§ **Exercise instructions**
A verbatim transcription of the listing below is required, without its pictures.

§ **Entries shown**
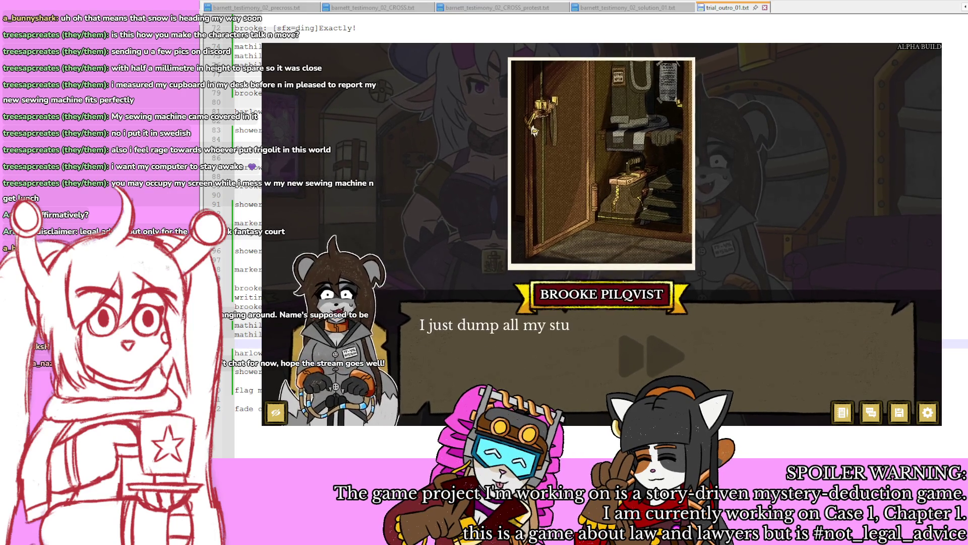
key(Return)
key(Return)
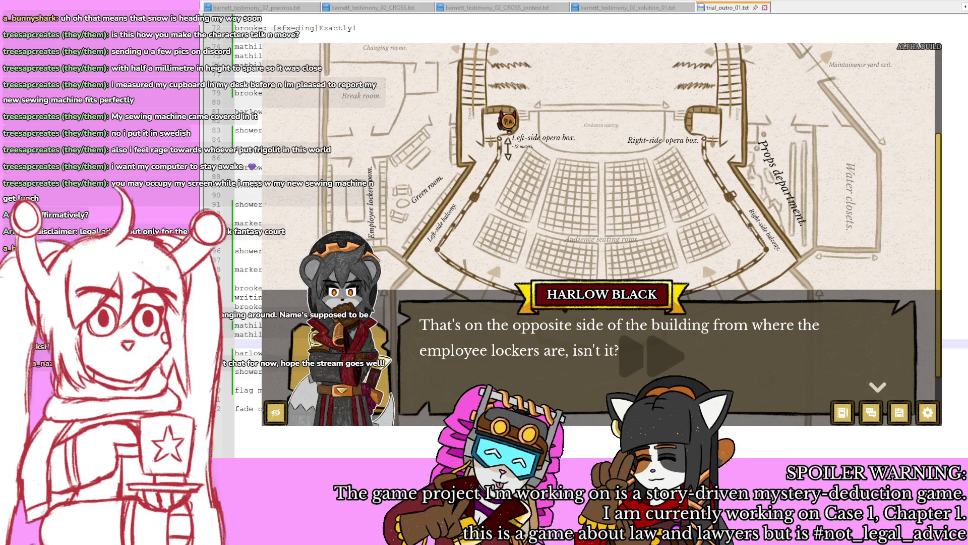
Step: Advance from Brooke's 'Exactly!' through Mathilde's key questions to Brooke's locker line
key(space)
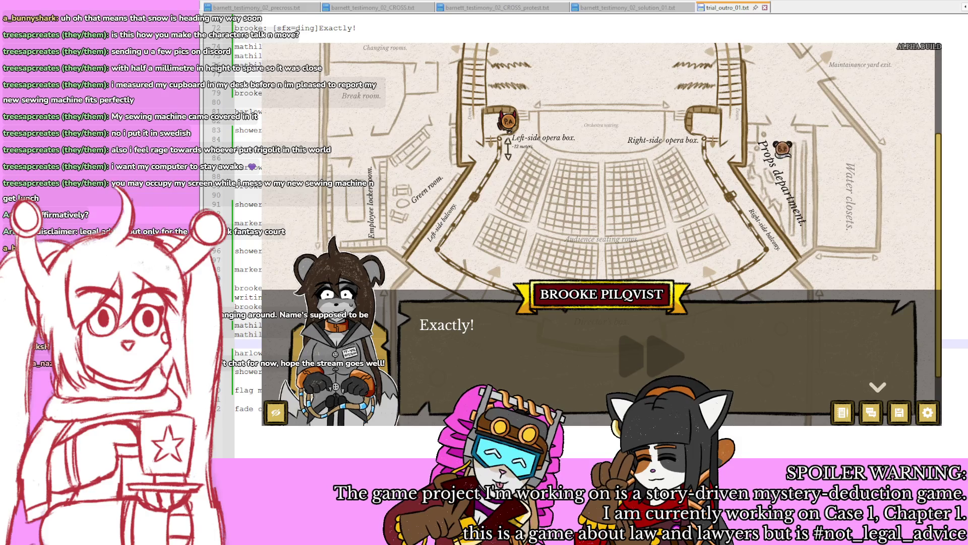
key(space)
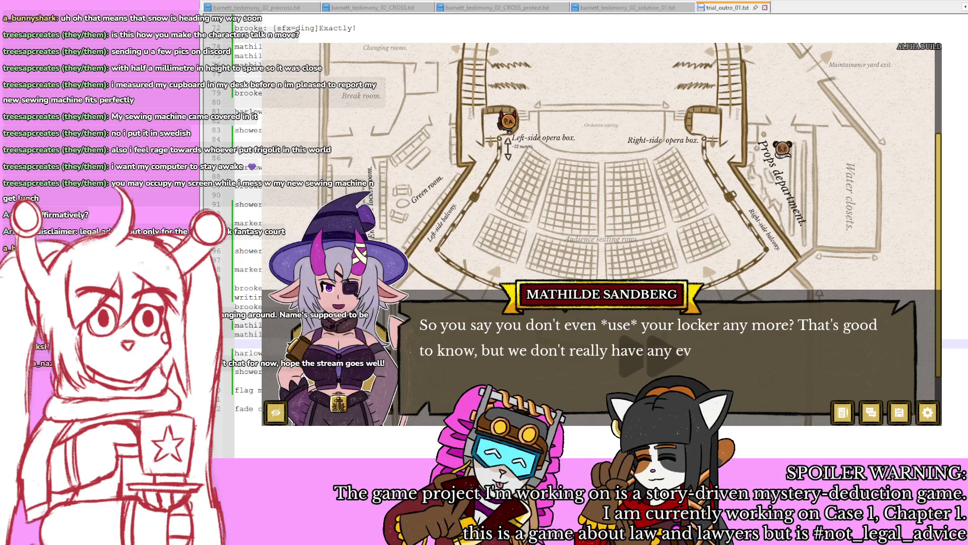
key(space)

§ **Solution to the exercise**
key(Return)
key(Return)
Step: Advance from Brooke's 'Exactly!' through Mathilde's key questions to Brooke's locker line
key(space)
key(space)
key(space)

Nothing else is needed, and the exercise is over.